From a gameplay point of view, we felt like the game just lacked options. With only a couple of new cards each turn, you simply don’t have many choices. You have a reasonably efficient choice, and can take out all or most of the monsters, or you don’t. There’s a lot of “I’ve got 7 energy, so I’ll play my 4 and my 3, because just playing this 6 would doom me, and the 2 is really weak.” The thing that most felt like a real decision in-game was when to spend your Gold, because the ability to bring in the 2 damage from Gloryseeking now vs. some future turn, or actually going for one of the other prize cards, at least felt like options.

From a theme point of view, it didn’t feel like a tower defense game. One of the more critical members of the three different groups I played this would want me to point out that a “tower defense” game should involve setting up a defense and then letting the monsters roll in, rather than playing cards after the monsters show up. That’s true, I guess, but I certainly wasn’t expecting that kind of slavish devotion to the genre. I think that the reason why it didn’t resonate with the theme was not because of particular like that, but because there was no escalation. When I think “tower defense” and a central part of that is that as the game goes on my “towers” get better and more numerous and the monsters get nastier and nastier, increasing in number and/or finishing off with a “boss” (or ten, depending on the game). That’s almost entirely absent from Mage Tower. Your deck gets a little better with the addition of the prize cards, but that’s a very slow trickle, and the monsters never get tougher or vary at all. In a game like this there’s usually gameflow like cruising early on, and then it getting harder and harder and seeing whether you can hang on, or else it starts out really crushing and then you’re searching for that break point where you can turn it around. With Mage Tower, the whole game feels kind of “same-y,” and how things are going spends a long time feeling like it’s just a question of whether your decks spits out cards in appropriate combinations (unless you get down to very few health left, in which case you will lose to the monsters that come in angry and that do damage when they become angry).

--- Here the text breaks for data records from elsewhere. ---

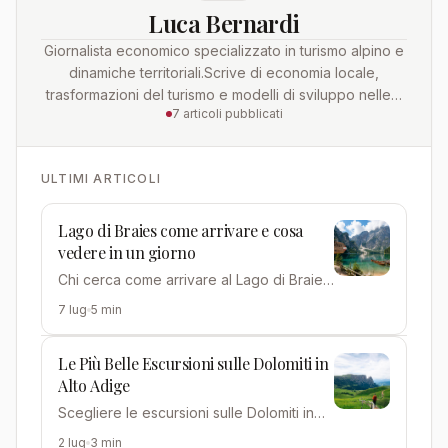
Luca Bernardi
Giornalista economico specializzato in turismo alpino e
dinamiche territoriali.Scrive di economia locale,
trasformazioni del turismo e modelli di sviluppo nelle…
7 articoli pubblicati
ULTIMI ARTICOLI
Lago di Braies come arrivare e cosa
vedere in un giorno
Chi cerca come arrivare al Lago di Braies
scopre presto che non basta partire e
7 lug
5 min
guidare: questo spec…
Le Più Belle Escursioni sulle Dolomiti in
Alto Adige
Scegliere le escursioni sulle Dolomiti in
Alto Adige significa avere l'imbarazzo
2 lug
3 min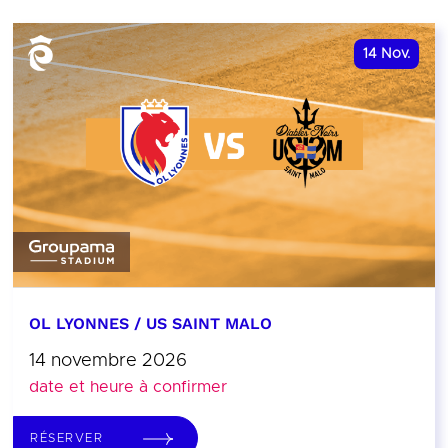
14
Nov.
OL LYONNES / US SAINT MALO
14 novembre 2026
date et heure à confirmer
RÉSERVER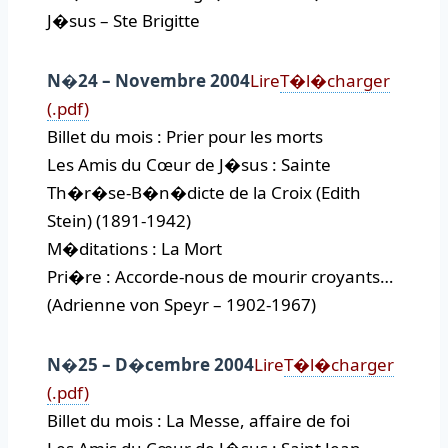
J�sus – Ste Brigitte
N�24 – Novembre 2004
Lire
T�l�charger
(.pdf)
Billet du mois : Prier pour les morts
Les Amis du Cœur de J�sus : Sainte
Th�r�se-B�n�dicte de la Croix (Edith
Stein) (1891-1942)
M�ditations : La Mort
Pri�re : Accorde-nous de mourir croyants…
(Adrienne von Speyr – 1902-1967)
N�25 – D�cembre 2004
Lire
T�l�charger
(.pdf)
Billet du mois : La Messe, affaire de foi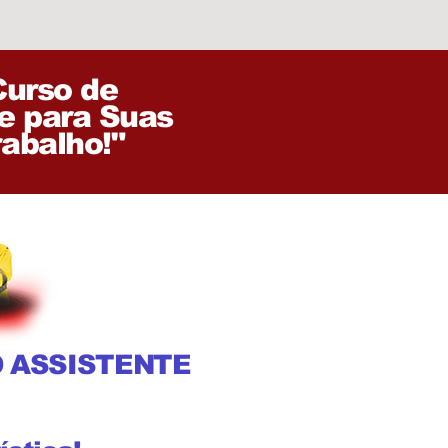
Curso de
ve para Suas
abalho!"
O ASSISTENTE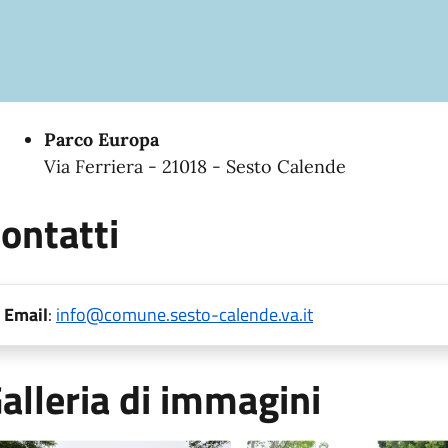
Parco Europa
Via Ferriera - 21018 - Sesto Calende
ontatti
Email
:
info@comune.sesto-calende.va.it
alleria di immagini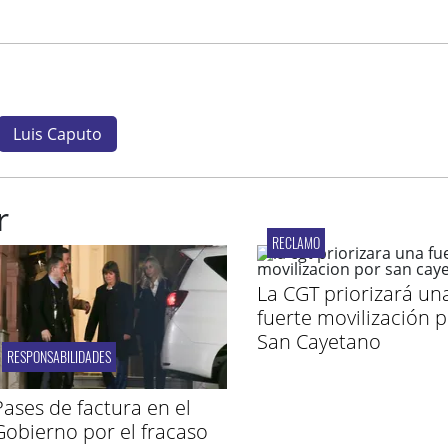
Luis Caputo
r
RECLAMO
La CGT priorizará un
fuerte movilización 
San Cayetano
RESPONSABILIDADES
Pases de factura en el
Gobierno por el fracaso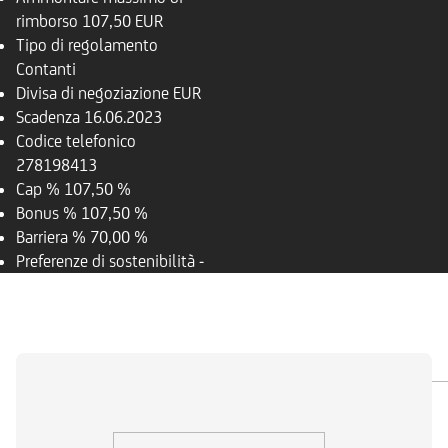
rimborso
107,50 EUR
Tipo di regolamento
Contanti
Divisa di negoziazione
EUR
Scadenza
16.06.2023
Codice telefonico
278198413
Cap %
107,50 %
Bonus %
107,50 %
Barriera %
70,00 %
Preferenze di sostenibilità
-
PANORAMICA
SOTTOSTANTE
DOCUMENTI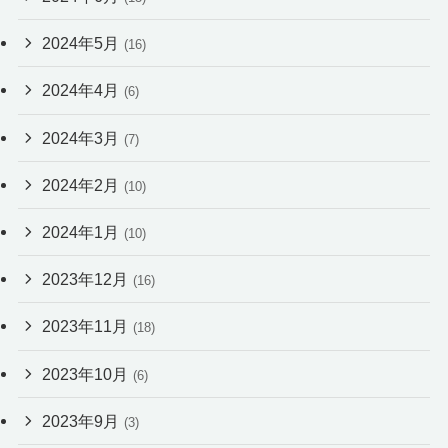
2024年5月
(16)
2024年4月
(6)
2024年3月
(7)
2024年2月
(10)
2024年1月
(10)
2023年12月
(16)
2023年11月
(18)
2023年10月
(6)
2023年9月
(3)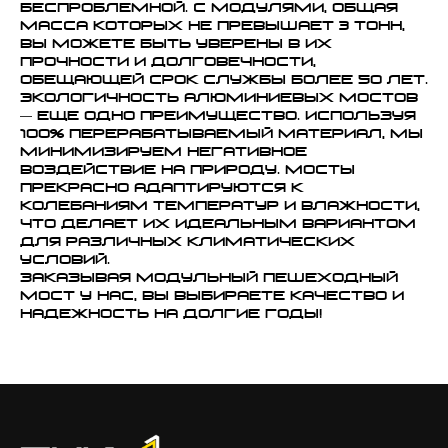
беспроблемной. С модулями, общая
масса которых не превышает 3 тонн,
вы можете быть уверены в их
прочности и долговечности,
обещающей срок службы более 50 лет.
Экологичность алюминиевых мостов
— еще одно преимущество. Используя
100% перерабатываемый материал, мы
минимизируем негативное
воздействие на природу. Мосты
прекрасно адаптируются к
колебаниям температур и влажности,
что делает их идеальным вариантом
для различных климатических
условий.
Заказывая модульный пешеходный
мост у нас, вы выбираете качество и
надежность на долгие годы!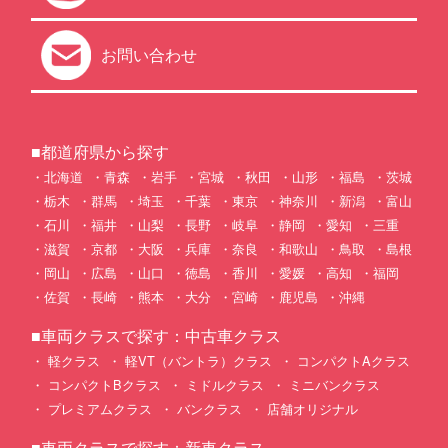
お問い合わせ
■都道府県から探す
北海道
青森
岩手
宮城
秋田
山形
福島
茨城
栃木
群馬
埼玉
千葉
東京
神奈川
新潟
富山
石川
福井
山梨
長野
岐阜
静岡
愛知
三重
滋賀
京都
大阪
兵庫
奈良
和歌山
鳥取
島根
岡山
広島
山口
徳島
香川
愛媛
高知
福岡
佐賀
長崎
熊本
大分
宮崎
鹿児島
沖縄
■車両クラスで探す：中古車クラス
軽クラス
軽VT（バントラ）クラス
コンパクトAクラス
コンパクトBクラス
ミドルクラス
ミニバンクラス
プレミアムクラス
バンクラス
店舗オリジナル
■車両クラスで探す：新車クラス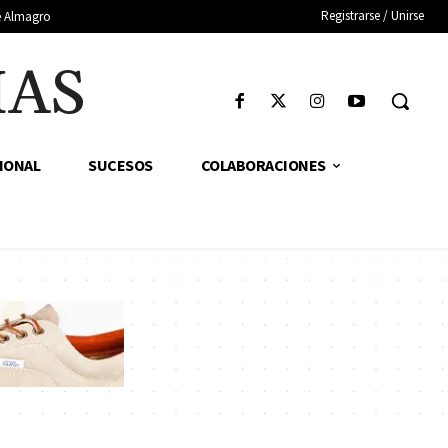
Registrarse / Unirse
de Almagro
IAS
IONAL
SUCESOS
COLABORACIONES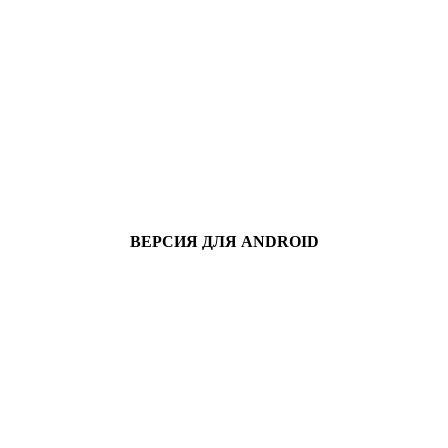
ВЕРСИЯ ДЛЯ ANDROID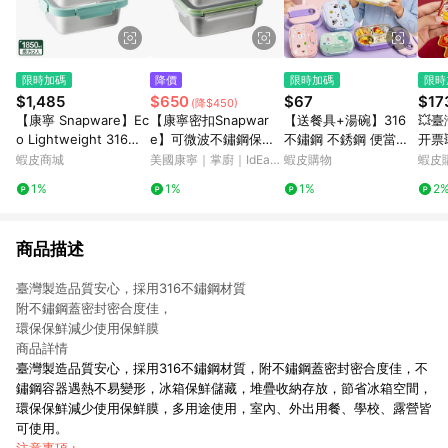
限時加碼
降價
限時加碼
限時
$1,485
$650
$67
$17
(降$450)
【康寧 Snapware】Ec
【康寧密扣Snapwar
【送餐具+湯碗】316
💥臺
o Lightweight 316全
e】可微波不鏽鋼保鮮
不鏽鋼 不銹鋼 便當盒
开票
可微波/可直火/不鏽鋼
盒1250ml-2件組
保溫飯盒 分格便當盒
箱貼
蝦皮商城
美國康寧｜掌廚｜IdEa
蝦皮購物
蝦皮
保鮮盒1850ML*2(B0
食品級 兒童便當餐盒
意新
LifE餐廚-蝦皮官方旗艦
1%
1%
1%
2
3)
店
學生便當盒 不鏽鋼分格
202
商品描述
臺灣製造品質安心，採用316不鏽鋼材質
附不鏽鋼蓋密封密合度佳，
環保保鮮減少使用保鮮膜
商品詳情
臺灣製造品質安心，採用316不鏽鋼材質，附不鏽鋼蓋密封密合度佳，不
鏽鋼容器遇熱不易變形，冰箱保鮮儲藏，堆疊收納存放，節省冰箱空間，
環保保鮮減少使用保鮮膜，多用途使用，室內、外出用餐、學校、露營皆
可使用。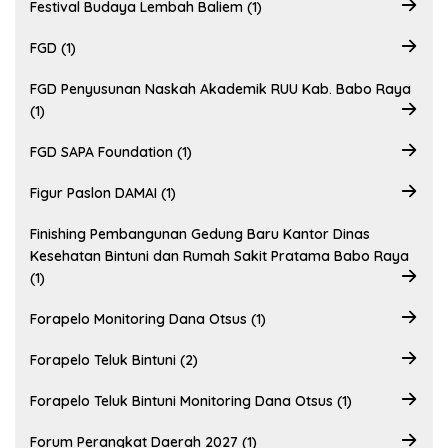
Festival Budaya Lembah Baliem (1)
FGD (1)
FGD Penyusunan Naskah Akademik RUU Kab. Babo Raya
(1)
FGD SAPA Foundation (1)
Figur Paslon DAMAI (1)
Finishing Pembangunan Gedung Baru Kantor Dinas
Kesehatan Bintuni dan Rumah Sakit Pratama Babo Raya
(1)
Forapelo Monitoring Dana Otsus (1)
Forapelo Teluk Bintuni (2)
Forapelo Teluk Bintuni Monitoring Dana Otsus (1)
Forum Perangkat Daerah 2027 (1)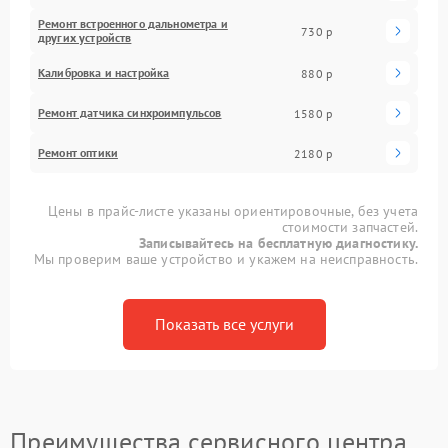
Ремонт встроенного дальнометра и
730 р
других устройств
Калибровка и настройка
880 р
Ремонт датчика синхроимпульсов
1580 р
Ремонт оптики
2180 р
Цены в прайс-листе указаны ориентировочные, без учета
стоимости запчастей.
Записывайтесь на бесплатную диагностику.
Мы проверим ваше устройство и укажем на неисправность.
Показать все услуги
Преимущества сервисного центра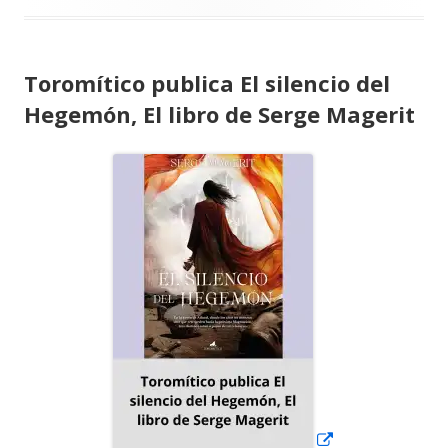
Toromítico publica El silencio del
Hegemón, El libro de Serge Magerit
Abrir
en
una
ventana
nueva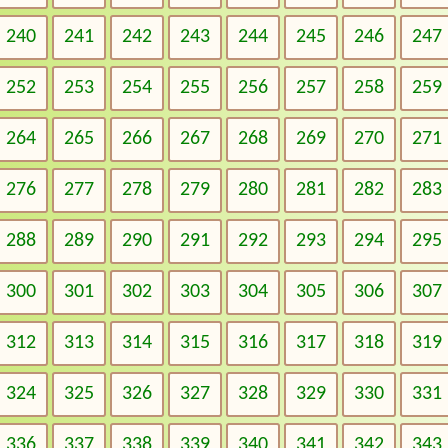
240
241
242
243
244
245
246
247
252
253
254
255
256
257
258
259
264
265
266
267
268
269
270
271
276
277
278
279
280
281
282
283
288
289
290
291
292
293
294
295
300
301
302
303
304
305
306
307
312
313
314
315
316
317
318
319
324
325
326
327
328
329
330
331
336
337
338
339
340
341
342
343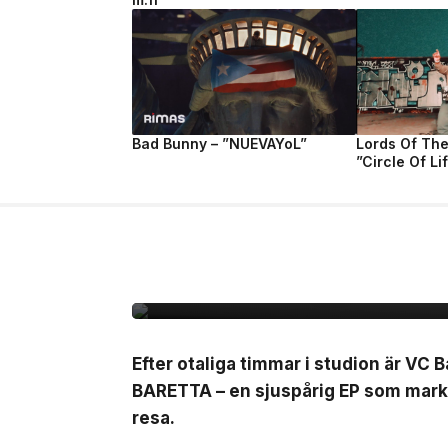
Bad Bunny – ”NUEVAYoL”
Lords Of Th
”Circle Of Li
10 jul, 2026
MUSIK
VC Barre släpper EP
Efter otaliga timmar i studion är VC B
BARETTA – en sjuspårig EP som marker
resa.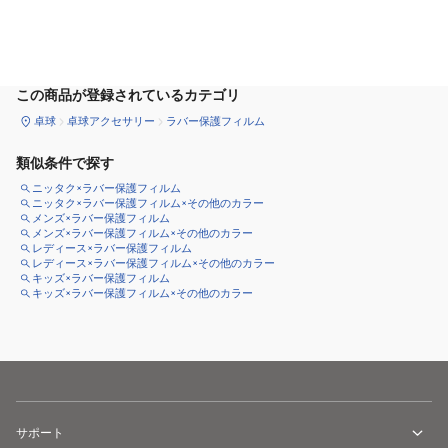
カートに追加
この商品が登録されているカテゴリ
卓球
卓球アクセサリー
ラバー保護フィルム
類似条件で探す
ニッタク×ラバー保護フィルム
ニッタク×ラバー保護フィルム×その他のカラー
メンズ×ラバー保護フィルム
メンズ×ラバー保護フィルム×その他のカラー
レディース×ラバー保護フィルム
レディース×ラバー保護フィルム×その他のカラー
キッズ×ラバー保護フィルム
キッズ×ラバー保護フィルム×その他のカラー
サポート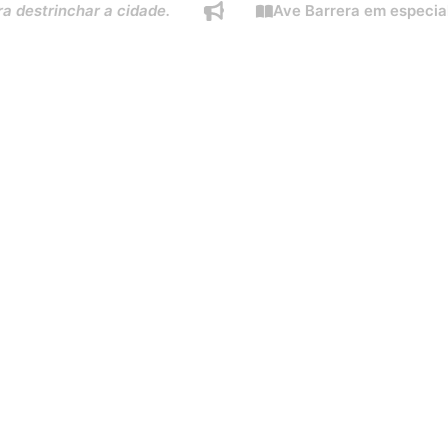
inchar a cidade.
Ave Barrera em especial do Est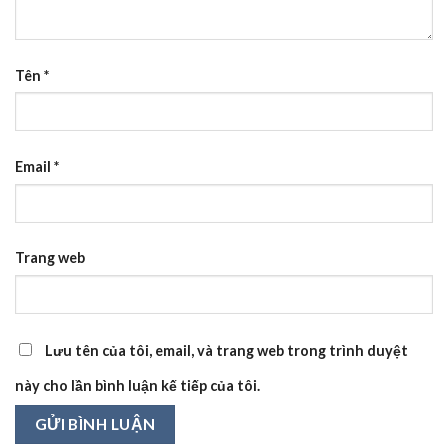
Tên
*
Email
*
Trang web
Lưu tên của tôi, email, và trang web trong trình duyệt
này cho lần bình luận kế tiếp của tôi.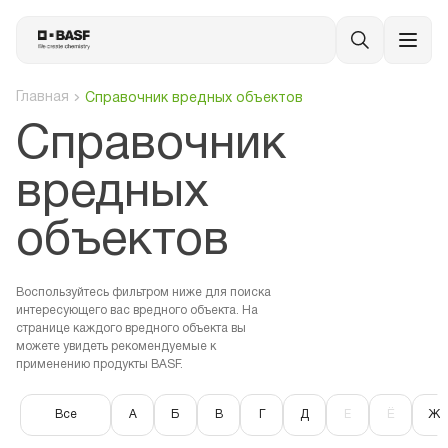
Главная
Справочник вредных объектов
Cправочник
вредных
объектов
Воспользуйтесь фильтром ниже для поиска
интересующего вас вредного объекта. На
странице каждого вредного объекта вы
можете увидеть рекомендуемые к
применению продукты BASF.
Все
А
Б
В
Г
Д
Е
Ё
Ж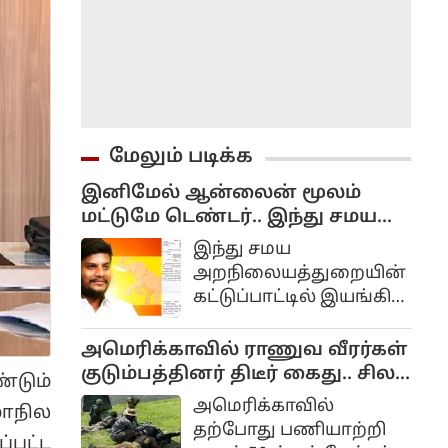
மேலும் படிக்க
இனிமேல் ஆன்லைன் மூலம்
மட்டுமே டெண்டர்.. இந்து சமய
அறநிலையத்துறையின் அதிரடி
இந்து சமய
முடிவு..
அறநிலையத்துறையின்
கட்டுப்பாட்டில் இயங்கி
வரும்
திருக்கோயில்களில்,
அமெரிக்காவில் ராணுவ வீரர்கள்
இனிவரும் காலங்களில்
குடும்பத்தினர் திடீர் கைது.. சிலர்
்டும்
ஆன்லைன் மூலம்
நாட்டை விட்டும் வெளியேற்றம்...
அமெரிக்காவில்
மாநில
மட்டுமே டெண்டர்
தற்போது பணியாற்றி
மற்றும் பொது ஏலம்
்பட்ட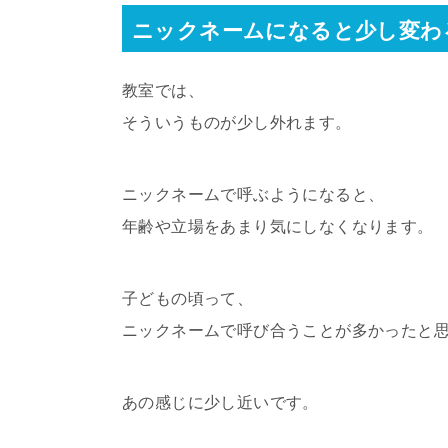
ニックネームになると少し変わ
教室では、
そういうものが少し外れます。
ニックネームで呼ぶようになると、
年齢や立場をあまり気にしなくなります。
子どもの頃って、
ニックネームで呼び合うことが多かったと
あの感じに少し近いです。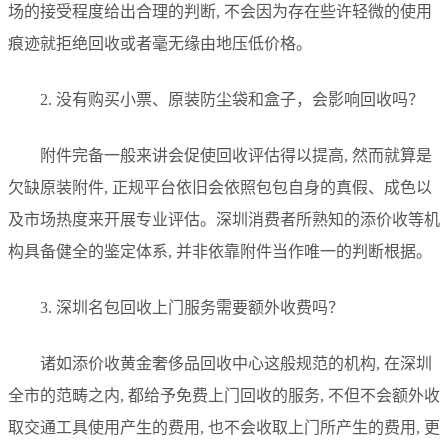
场的接受程度给出合理的判断, 不会因为存在些许轻微的使用
痕迹就拒绝回收或者毫无缘由地压低价格。
2. 没有购买小票、原装防尘袋和盒子，会影响回收吗？
附件完备一般来讲会促使回收评估得以提高, 然而就算是
欠缺原装附件, 正规平台依旧会依照包包自身的真假、成色以
及市场热度来开展专业评估。深圳消费者所熟知的添价收等机
构具备健全的鉴定体系, 并非依靠附件当作唯一的判断根据。
3. 深圳名包回收上门服务需要额外收费吗？
诸如添价收黄金奢侈品回收中心这般规范的机构, 在深圳
全市的范畴之内, 都给予免费上门回收的服务, 不但不会额外收
取交通工具使用产生的费用, 也不会收取上门所产生的费用, 更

Mage Tower’s best feature is that there are 166 different cards – we were not fans of the core gameplay, but if you do like it, there’s vast replayability. Personally, my favorite mode was co-op, if only because there’s (IMHO) more fun to be had in watching how the slow, uncontrolled onrush when you’re in it with a buddy than when you’re in it alone.

Ultimately, I don’t see myself bringing Mage Tower to the table again. I gave it a lot of chances, and it just didn’t work out. If I want the sort of gameplay feel that Mage Tower seems like it’s aiming for, I’d rather just play Thunderstone in solo or siege mode, which gives you a similar “neverending line of monsters” vibe, but incorporates that sense of constantly improving your tools, and sets up a much more tense gameflow where you’re getting crushed and crushed and then “whew!” you can just barely manage to pull it off (or you die horribly, as the case may be).